Original Vision
Bay Area Schools for Excellence in Education (BASEE) was a seven district Local System Change collaborative working with Hewlett-Packard Company and Agilent Technologies to improve science instruction for elementary students. Located in the heart of Silicon Valley, this initiative provided professional development for 1,750 teachers who serve approximately 44,000 students. Collaborative districts included: Cupertino, Los Altos, Menlo Park, Mountain View-Whisman, Palo Alto, Redwood City and Santa Clara. A myriad of other important partnerships emerged such as learning centers at the Exploratorium and WestEd or scientific institutions such as Stanford Linear Accelerator, Monterey Bay Aquarium Research Institution or US Geological Survey plus individuals who
significantly impacted the work from Stanford University, San Jose State University, UC Berkeley and California State University at Sacramento. Together the partnership envisioned:
- building a sustainable system more powerful than any partner district could individually maintain
- helping teachers increase their content knowledge and science process skills - heightening their confidence and enthusiasm for science - as they experienced models of excellent pedagogy
In the early 1990's each of the districts participated in Hewlett-Packard's Hands-On Science Program, which included training at the National Science Resources Center (NSRC) in Washington, DC and a three-year $90,000 grant. Each district had a successful curriculum launch with the purchase of FOSS, STC or Insights units and a method for kit refurbishment. In 1997, BASEE sought to sustain those efforts and boost the districts to the next level with all students experiencing inquiry-based lessons meaningfully connected to math, literacy and technology. Recognizing that educators have different professional development needs during their careers, BASEE designed training for five different audiences.

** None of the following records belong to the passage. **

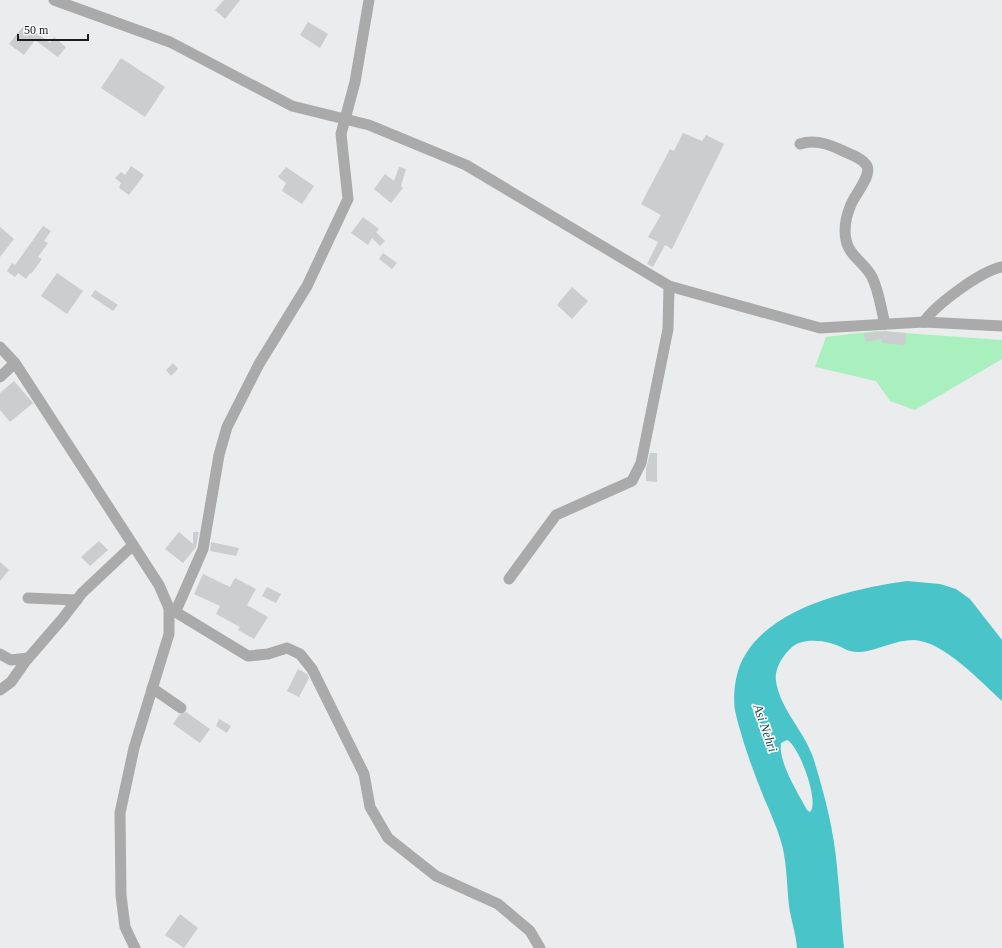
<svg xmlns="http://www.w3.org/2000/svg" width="1002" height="948" font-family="Georgia,serif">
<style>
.green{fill:#aaefbe}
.water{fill:#49c5ca;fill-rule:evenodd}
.building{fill:#cbcdce}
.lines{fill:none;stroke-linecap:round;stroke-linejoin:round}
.minor{stroke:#abaaaa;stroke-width:11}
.labels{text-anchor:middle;stroke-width:3.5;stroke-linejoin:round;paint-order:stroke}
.water-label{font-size:13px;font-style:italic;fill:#164c4e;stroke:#f8f9fa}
</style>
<rect width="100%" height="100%" fill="#eaeced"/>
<path class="green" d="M876,331L1002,340V359L915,410L890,401L876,381L815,367L826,337Z"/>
<path class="water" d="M907,581L940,584L956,589L970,599L1002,640V701C981,682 943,641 914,640C895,640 879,650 861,652C846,653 843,646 830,643C818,640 802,639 792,647C783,655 774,669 776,681C780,709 804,731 813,757C824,792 834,830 837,867C840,894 841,921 844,948H797C796,934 791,920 789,906C787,887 787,868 783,849C779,832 771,814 764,798C753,771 743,743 736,715C733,703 734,691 736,679C749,611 849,589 907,581ZM787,740C799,745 820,803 810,812L807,810C798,793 778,762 781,743Z"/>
<g class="building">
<path d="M224,0H240L225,19L215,10Z"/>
<path d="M308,22L328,34L320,48L300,35Z"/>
<path d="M25,24L50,43L54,37L66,47L58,57L35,40L24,55L9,44Z"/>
<path d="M121,58L165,87L145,117L101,88Z"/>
<path d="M683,133L702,141L706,135L724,144L672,249L665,245L653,267L647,264L658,242L648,237L661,215L641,204L670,149L674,151Z"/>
<path d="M131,166L144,175L129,195L119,188L121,183L115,178L121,172L125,175Z"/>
<path d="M286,167L314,186L302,204L282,191L286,183L278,177Z"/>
<path d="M399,167L406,169L401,186L403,188L391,203L374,189L385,174L394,181Z"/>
<path d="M363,217L379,229L376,232L385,241L380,246L372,238L368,245L351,233Z"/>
<path d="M43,226L51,231L44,241L48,243L38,257L42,259L31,274L30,273L26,279L18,273L15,277L7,271L12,263L15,265Z"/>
<path d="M0,227L14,239L0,257Z"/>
<path d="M383,253L397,263L392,269L379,259Z"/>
<path d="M57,273L83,291L67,314L41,296Z"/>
<path d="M572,287L588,301L572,319L557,305Z"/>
<path d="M95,290L118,305L113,311L91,296Z"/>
<path d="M884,331L906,333L905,345L882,343V339L866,342L864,334Z"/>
<path d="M173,363L178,369L171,376L166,370Z"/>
<path d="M14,381L33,403L10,422L0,410V393Z"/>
<path d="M650,453H657V482L646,481V469Z"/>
<path d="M179,532L193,544V532H199L196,547L183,563L165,549Z"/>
<path d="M99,541L108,550L90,566L81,557Z"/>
<path d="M211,542L239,548L236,556L210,551Z"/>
<path d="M0,562L9,570L0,581Z"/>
<path d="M203,574L230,587L235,578L256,589L247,605L268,617L254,639L238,630L240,627L216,614L220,606L194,594Z"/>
<path d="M267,587L281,594L276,603L262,596Z"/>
<path d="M298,669L307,674L309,678L299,697L287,691Z"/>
<path d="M186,712L210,729L200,743L173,724L179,715Z"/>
<path d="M219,719L231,726L227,733L216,726Z"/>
<path d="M180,914L198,928L184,948L165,935Z"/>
</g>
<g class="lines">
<g class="minor">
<path d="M54,0L170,42L292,106L369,125L466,165L669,286L820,328L924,322L1002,326"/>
<path d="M800,144C814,139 829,144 841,150C849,154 863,158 867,166C872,177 853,196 850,207C846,217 844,230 846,240C849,256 865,263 872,277C879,291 881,309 885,324"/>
<path d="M924,322C935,305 981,271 1002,267"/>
<path d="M0,347L15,363L159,585L169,608V634L134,748L120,813L121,895L125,927L135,948"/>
<path d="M0,377L15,363"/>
<path d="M509,579L556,515L632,481L641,463L668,329L669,286"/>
<path d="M28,598L77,600"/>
<path d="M169,608L248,656L268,654L287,648L300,654L312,669L364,774L370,807L388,838L436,876L498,904L530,931L540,948"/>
<path d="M173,610L178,606L203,549L219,455L227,427L259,364L307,286L348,199L341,134L355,82L369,0"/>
<path d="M0,654L11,660L28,658"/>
<path d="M152,688L181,708"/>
<path d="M0,690L11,682L25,662L63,618L82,593L133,545"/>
</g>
</g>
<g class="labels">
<g class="water-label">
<text transform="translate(766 728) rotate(71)" y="5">Asi Nehri</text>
</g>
</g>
<path d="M18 34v6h70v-6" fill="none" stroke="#1d1d1e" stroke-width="2"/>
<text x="24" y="34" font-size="12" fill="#1d1d1e" stroke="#f8f9fa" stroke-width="3" paint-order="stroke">50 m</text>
</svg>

Five Strands for Professional Development
- Nuts & Bolts - unit training for new teachers, or those new to the curriculum
- Ongoing Content & Pedagogy - in-depth summer institutes offered 30 hours of content background with rich examples of good teaching
- Leadership - Lead teachers from each school site honed skills in coaching, facilitation skills, dealing with change and resistance, and inquiry
- Administrators - Special workshops for principals and district administrators
- Science Resource Teachers - SRTs built skills in leadership, professional development design, reflective practice, presentation skills and content background.

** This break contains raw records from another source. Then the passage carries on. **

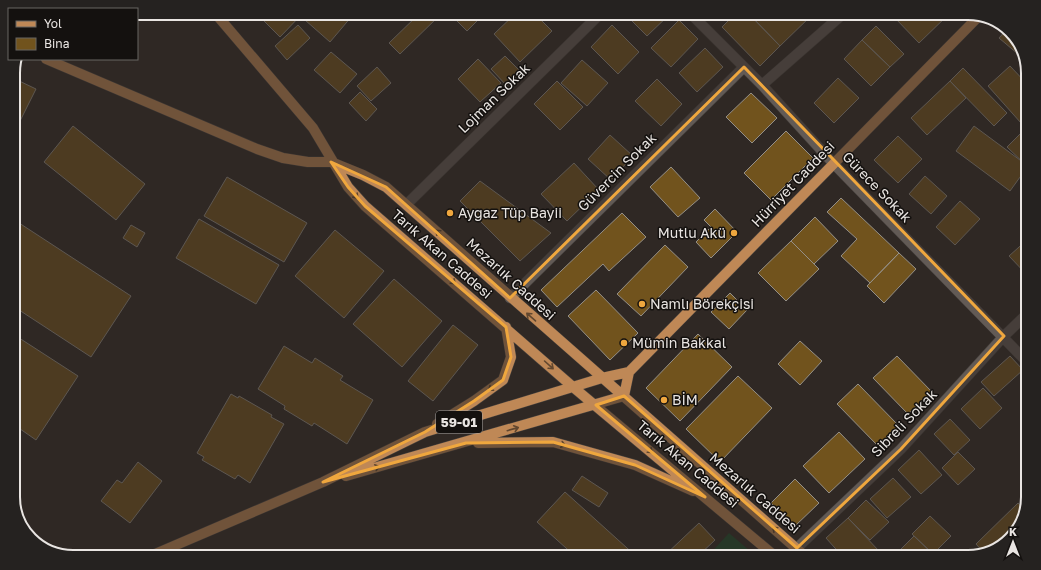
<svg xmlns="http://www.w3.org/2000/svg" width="1041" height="570" font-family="'Golos Text',sans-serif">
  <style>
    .green { fill: #1b492a }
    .building { fill: #71531d; stroke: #948f87 }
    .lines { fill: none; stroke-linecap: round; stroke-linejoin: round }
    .minor-casing { stroke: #494440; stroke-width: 11 }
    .major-casing { stroke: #494440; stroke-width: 11 }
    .minor { stroke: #625a55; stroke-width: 10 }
    .major { stroke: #bf8856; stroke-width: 10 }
    .oneway { stroke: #61472f }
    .marked { fill: none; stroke: #efa73e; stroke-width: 3; stroke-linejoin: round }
    .poi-dot { fill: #efa73e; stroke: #14110f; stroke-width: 1.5 }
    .labels { text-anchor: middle; stroke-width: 3; stroke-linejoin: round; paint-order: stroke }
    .shield { fill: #14110f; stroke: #a9a5a3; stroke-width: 1 }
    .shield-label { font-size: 13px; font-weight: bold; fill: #e9e5e2 }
    .street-label { font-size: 14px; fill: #e9e5e2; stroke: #14110f }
    .poi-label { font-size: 14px; fill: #e9e5e2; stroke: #14110f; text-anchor: start }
    .rim { fill: none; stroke: #e9e5e2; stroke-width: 2 }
  </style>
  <rect width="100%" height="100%" fill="#2f2824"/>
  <path class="green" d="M 729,533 L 757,557 L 707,557 Z"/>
  <path class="building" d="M 265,13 L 303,13 L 280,37 L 261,18 Z
    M 311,13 L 349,13 L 352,16 L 330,42 L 305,20 Z
    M 420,13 L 442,13 L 400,54 L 389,43 Z
    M 449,13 L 470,13 L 477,21 L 467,31 Z
    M 516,13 L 534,13 L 552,31 L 520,62 L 494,34 Z
    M 543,13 L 559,13 L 551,21 Z
    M 633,13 L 671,13 L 647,36 L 628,17 Z
    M 736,13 L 748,13 L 780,46 L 760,66 L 722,27 Z
    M 750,13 L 814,13 L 780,46 L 749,14 Z
    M 898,13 L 950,13 L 919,43 L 894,17 Z
    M 679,20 L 698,39 L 671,67 L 651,48 Z
    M 298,25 L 310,38 L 287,60 L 275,46 Z
    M 612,25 L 639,52 L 618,74 L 591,47 Z
    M 876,26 L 904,54 L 890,67 L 862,40 Z
    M 1007,29 L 1018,40 L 1025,60 L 999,38 Z
    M 862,40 L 890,67 L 871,86 L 844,59 Z
    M 705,48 L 723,67 L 697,92 L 679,73 Z
    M 331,52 L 357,74 L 340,93 L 314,70 Z
    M 505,56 L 521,72 L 507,86 L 491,69 Z
    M 478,59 L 501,83 L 480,102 L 458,79 Z
    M 582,60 L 608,83 L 587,106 L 561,83 Z
    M 1010,66 L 1028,85 L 1028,117 L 1021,123 L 988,86 Z
    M 377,67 L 391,83 L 371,101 L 357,86 Z
    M 963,68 L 1007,113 L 994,126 L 950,81 Z
    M 13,78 L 36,89 L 17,127 L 13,125 Z
    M 838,78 L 859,98 L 834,123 L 814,103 Z
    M 657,79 L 682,104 L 661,126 L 635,101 Z
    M 557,81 L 583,107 L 560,130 L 534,104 Z
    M 950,81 L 966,98 L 927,135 L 911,118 Z
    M 360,92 L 377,109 L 366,121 L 349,103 Z
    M 751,93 L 777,118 L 752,143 L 726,117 Z
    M 73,126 L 145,184 L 116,220 L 44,162 Z
    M 974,126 L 1028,166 L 1010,191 L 956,151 Z
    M 1028,126 L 1028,167 L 1007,147 Z
    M 786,131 L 813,158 L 771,200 L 744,173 Z
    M 610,135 L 633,156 L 611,180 L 588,159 Z
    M 898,136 L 922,159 L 898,183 L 874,160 Z
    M 574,163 L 599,190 L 567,221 L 541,194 Z
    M 671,167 L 700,198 L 678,217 L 650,187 Z
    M 925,176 L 947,196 L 931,214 L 909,194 Z
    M 227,177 L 307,223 L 284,262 L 204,216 Z
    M 480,181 L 551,233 L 520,261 L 460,201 Z
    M 841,198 L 899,253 L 870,283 L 841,256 L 857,239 L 827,212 Z
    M 960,201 L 980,219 L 955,245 L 936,227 Z
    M 715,209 L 737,232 L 711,258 L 696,242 L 711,227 L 704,220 Z
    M 622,213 L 646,237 L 609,271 L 603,264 L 557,307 L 541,290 Z
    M 815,217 L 838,241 L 814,264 L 791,241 Z
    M 13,219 L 131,296 L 91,357 L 13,306 Z
    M 199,219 L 279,265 L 256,304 L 176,258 Z
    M 131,225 L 145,233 L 137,247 L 123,238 Z
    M 335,230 L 384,271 L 344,318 L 295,276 Z
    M 1028,239 L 1028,276 L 1009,256 Z
    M 791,241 L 819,269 L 786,301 L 758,273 Z
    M 665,245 L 688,267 L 641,316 L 617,294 Z
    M 899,253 L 916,269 L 884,303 L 867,286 Z
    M 394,279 L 442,321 L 402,367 L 353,324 Z
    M 596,290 L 638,333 L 610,360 L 568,316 Z
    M 730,293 L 747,310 L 729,329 L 711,312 Z
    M 453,325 L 478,345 L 433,401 L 408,381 Z
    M 13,334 L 78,376 L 36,440 L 13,424 Z
    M 698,334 L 732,367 L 680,421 L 646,388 Z
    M 800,341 L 822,361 L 800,385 L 778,364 Z
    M 284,346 L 312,363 L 315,358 L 343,376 L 340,380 L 373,400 L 347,444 L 314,423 L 312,426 L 284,409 L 285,406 L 258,389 Z
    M 897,356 L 932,392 L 908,414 L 873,378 Z
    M 1010,356 L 1023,370 L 994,396 L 981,382 Z
    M 738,376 L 772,408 L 720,462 L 686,429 Z
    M 858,384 L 899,426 L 878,446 L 837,404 Z
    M 983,388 L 1002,408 L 980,429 L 961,409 Z
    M 231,394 L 238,398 L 239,396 L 272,415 L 271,417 L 284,424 L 250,483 L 238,475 L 235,479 L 202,460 L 204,457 L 197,453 Z
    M 950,419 L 970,440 L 954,455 L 934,434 Z
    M 839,432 L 865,459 L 829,493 L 803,466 Z
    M 919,450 L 942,475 L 921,494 L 898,470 Z
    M 958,452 L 975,469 L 958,485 L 942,468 Z
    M 138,462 L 162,481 L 130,523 L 101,501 L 117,480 L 122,483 Z
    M 582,476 L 608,493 L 599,507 L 572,490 Z
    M 893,478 L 911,497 L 887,518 L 870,499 Z
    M 795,479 L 819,503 L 794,527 L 771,503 Z
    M 565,492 L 637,557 L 576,557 L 537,522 Z
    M 866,500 L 889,522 L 870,540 L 848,518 Z
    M 1018,503 L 1025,509 L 1020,527 L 998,549 L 984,553 L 976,544 Z
    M 930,516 L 951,536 L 933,554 L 912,534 Z
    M 848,518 L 879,551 L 873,557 L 843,557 L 826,538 Z
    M 699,523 L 715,540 L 697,557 L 663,557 Z
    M 914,536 L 933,554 L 931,557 L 893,557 Z"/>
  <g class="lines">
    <g class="minor-casing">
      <path id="minor" d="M 690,13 L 762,85 L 833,163 L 1028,363
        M 762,85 L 844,13
        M 407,204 L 601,13
        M 510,298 L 744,67
        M 797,548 L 901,449 L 1004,336 L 1028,313"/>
    </g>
    <g class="major-casing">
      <path id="major" d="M 215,13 L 313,128 L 348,187 L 365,206 L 573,387 L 776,557
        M 46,59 L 257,149 L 283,158 L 308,162 L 331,162 L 363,175 L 386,187 L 806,557
        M 629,372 L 979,16
        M 437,424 L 474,401 L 503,380 L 511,357 L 506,327
        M 478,443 L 553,442 L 635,465 L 693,491
        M 346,476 L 624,396 L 629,372
        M 148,557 L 323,482 L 425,432 L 602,378 L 629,372"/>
    </g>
    <use href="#minor" class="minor"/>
    <use href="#major" class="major"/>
  </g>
  <defs><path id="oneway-shaft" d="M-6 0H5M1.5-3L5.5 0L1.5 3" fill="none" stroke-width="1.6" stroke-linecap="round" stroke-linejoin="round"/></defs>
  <g class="oneway">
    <use href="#oneway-shaft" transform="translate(354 194) rotate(47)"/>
    <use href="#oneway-shaft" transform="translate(440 234) rotate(-138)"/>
    <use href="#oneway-shaft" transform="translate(451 280) rotate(41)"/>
    <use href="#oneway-shaft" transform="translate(531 317) rotate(-139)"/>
    <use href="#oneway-shaft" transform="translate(549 365) rotate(42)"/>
    <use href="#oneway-shaft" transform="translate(493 387) rotate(143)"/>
    <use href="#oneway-shaft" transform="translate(513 429) rotate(-16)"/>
    <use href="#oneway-shaft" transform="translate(560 444) rotate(15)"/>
    <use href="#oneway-shaft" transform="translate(648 449) rotate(40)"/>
    <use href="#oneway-shaft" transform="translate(374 468) rotate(-15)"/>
    <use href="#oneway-shaft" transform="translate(777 531) rotate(-139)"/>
  </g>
  <path d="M0 0H1041V570H0ZM 744,67 L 1004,336 L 901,449 L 797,548 L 624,396 L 596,405 L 705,497 L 635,465 L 553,442 L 466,443 L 323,482 L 425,432 L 474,401 L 503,380 L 511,357 L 506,327 L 365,206 L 348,187 L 331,162 L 386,187 L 510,298 Z" fill="#2f2824" fill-opacity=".55" fill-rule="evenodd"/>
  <path class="marked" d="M 744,67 L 1004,336 L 901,449 L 797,548 L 624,396 L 596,405 L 705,497 L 635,465 L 553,442 L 466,443 L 323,482 L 425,432 L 474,401 L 503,380 L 511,357 L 506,327 L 365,206 L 348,187 L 331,162 L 386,187 L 510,298 Z"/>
  <g class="poi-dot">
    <circle cx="450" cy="213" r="4"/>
    <circle cx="734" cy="233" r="4"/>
    <circle cx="642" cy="304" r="4"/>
    <circle cx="624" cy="343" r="4"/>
    <circle cx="664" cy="400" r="4"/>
  </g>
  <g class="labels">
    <rect class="shield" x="436" y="411" width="46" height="22" rx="3"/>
    <g class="shield-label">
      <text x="459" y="427">59-01</text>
    </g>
    <g class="street-label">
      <text transform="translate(494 98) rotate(-44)" y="5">Lojman Sokak</text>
      <text transform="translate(617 172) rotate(-45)" y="5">Güvercin Sokak</text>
      <text transform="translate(793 184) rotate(-46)" y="5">Hürriyet Caddesi</text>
      <text transform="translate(877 187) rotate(46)" y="5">Gürece Sokak</text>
      <text transform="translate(442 254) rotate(41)" y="5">Tarık Akan Caddesi</text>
      <text transform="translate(511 279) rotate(42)" y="5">Mezarlık Caddesi</text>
      <text transform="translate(904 423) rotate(-46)" y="5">Sibreli Sokak</text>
      <text transform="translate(688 464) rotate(40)" y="5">Tarık Akan Caddesi</text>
      <text transform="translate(755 493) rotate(41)" y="5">Mezarlık Caddesi</text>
    </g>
    <g class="poi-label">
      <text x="458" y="218">Aygaz Tüp Bayii</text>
      <text x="726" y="238" text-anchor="end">Mutlu Akü</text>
      <text x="650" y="309">Namlı Börekçisi</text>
      <text x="632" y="348">Mümin Bakkal</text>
      <text x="672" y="405">BİM</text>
    </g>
  </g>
  <path d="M0 0H1041V570H0ZM73 20H968A53 53 0 0 1 1021 73V497A53 53 0 0 1 968 550H73A53 53 0 0 1 20 497V73A53 53 0 0 1 73 20Z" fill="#252220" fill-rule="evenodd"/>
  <path class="rim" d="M73 20H968A53 53 0 0 1 1021 73V497A53 53 0 0 1 968 550H73A53 53 0 0 1 20 497V73A53 53 0 0 1 73 20Z"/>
  <rect x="8" y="8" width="130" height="52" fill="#14110f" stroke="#696663"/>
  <rect x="16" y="21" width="20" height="6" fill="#bf8856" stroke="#696663"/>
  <text x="44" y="28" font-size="12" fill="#e9e5e2">Yol</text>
  <rect x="16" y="38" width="20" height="12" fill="#71531d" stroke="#696663"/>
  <text x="44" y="48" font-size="12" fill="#e9e5e2">Bina</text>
  <g transform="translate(1013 542)" stroke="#14110f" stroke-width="3" paint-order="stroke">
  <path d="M0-3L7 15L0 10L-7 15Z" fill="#e9e5e2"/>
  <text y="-6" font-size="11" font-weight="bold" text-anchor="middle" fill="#e9e5e2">K</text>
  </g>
</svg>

To guide selection, teachers began with a BASEE-designed professional rubric that identified potential areas for growth. Then each teacher developed a personal learning plan and selected opportunities that fit. Likewise, schools
developed site science plans based on their identified needs.
Summer Content Institutes
Summer content institutes were designed to align with the state science standards and the curriculum concepts teachers were expected to teach at each grade level. One discipline of science (earth, life or physical) was addressed
each year. The summer institutes could serve more than 20% of the teacher population each summer. The triad model for instructional teams meant that a content expert (often a university professor) took the lead in designing the summer institute curriculum and was guided by the assistance of the SRT who knew the students, teachers and curriculum. Also, a volunteer scientist served on each instructional team to provide content expertise, real world connections and often the field trip to enhance the teachers' learning.
Inquiry Institutes
Thanks to the Exploratorium Inquiry institutes along with their coaching, the SRTs patterned a BASEE "Invitations to Inquiry" institute that was offered every year. Featuring light and color as the content base, inquiry experiences
were provided at an adult level. At the end of the week, teachers applied what they learned to their own classrooms by re-designing a lesson to increase the inquiry. Follow up coaching was provided along with an Advanced Inquiry
institute in subsequent years.
Leadership and New Teacher Professional Development
Recognizing that sustainability would depend on maintaining leadership while simultaneously providing for new teachers, BASEE launched a program to build a cadre of "Certified Kit Trainers" who could deliver well-designed six-hour sessions on a single unit for new teachers or those new to the curriculum. The SRTs developed a list of six essentials for kit training as the mega-messages that all new teachers should experience regardless of unit topic:
- Feature important concepts in science content by using the storylines.
- Model use of science notebook with explicit remarks about value.
- Demonstrate use of good classroom and materials management strategies.
- Reiterate process skills within the lessons.
- Refer to learning cycle chart and emphasize importance of the debrief portion of a lesson.
- Show non-fiction books as examples of reading in the content area.
Each year a "Leap into Leadership" session provided training for experienced teachers who wished to become Certified Kit Trainers in order to provide professional development for new teachers.